Días más tardes me encontraba en casa de ese mismo abuelo. Compartimos entre sus sofás, frente a sus congas. Él, mi tío y yo. Entre el catching up necesario, los abrazos calurosos y pegajosos que salen en esta isla, el vellón que nos pegamos y la bendición, salió el tema de aquella noche en la galería. Cuando le pregunté sobre por qué a veces no aplaudía, me contestó con sobriedad que no lo hacía con malicia, que a veces no entendía el poema o, en el más sinceros de los casos, no lo movía: "Lo que importa es el sentir con el que se dicen las cosas".
Me hizo pensar que tal vez debería aplaudir menos, para ver si se tienen conversaciones entre los artistas. Diálogos que salgan de la honestidad, no solo de respeto ni por miedo a ofender. Luego vino el tema de la gentrificación. La instigué diciendo que la exhibición era sobre la negritud y no había casi personas afro en el lugar además de mi familia y yo.

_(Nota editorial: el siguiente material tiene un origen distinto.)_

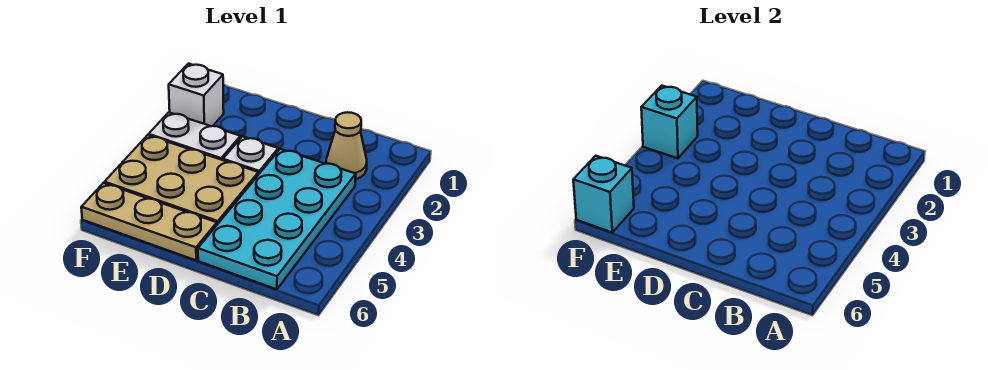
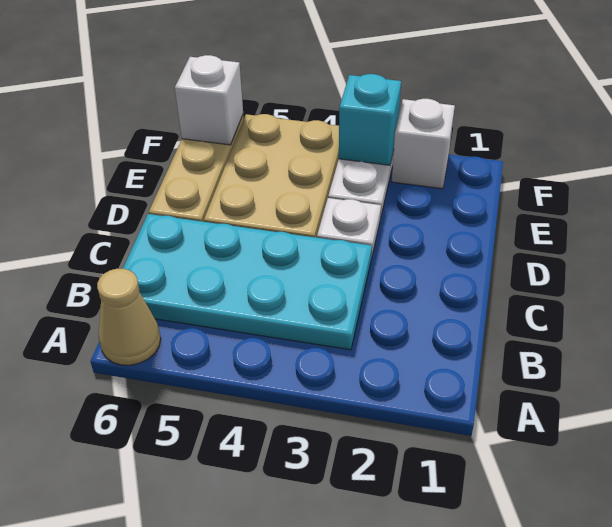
tan cone B2 level 1 -> tan cone A6 level 1
cyan brick F6 level 2 -> white brick F6 level 2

“La realidad es que tú sabes que nos gustan to’as esas jodiendas de arte. Desde que toco conga era pa’ crear comunidad y pasarla bien, siempre todos estaban invitados. Lo que pasa es que la gente blanca prefiere confraternizar si es solo en sus términos”.
Por eso yo escribo, para crear un espacio donde gente como yo no tengan que vivir su negritud bajo los términos de otros. No necesito aplausos. Necesitamos más toses secas después de un trago amargo.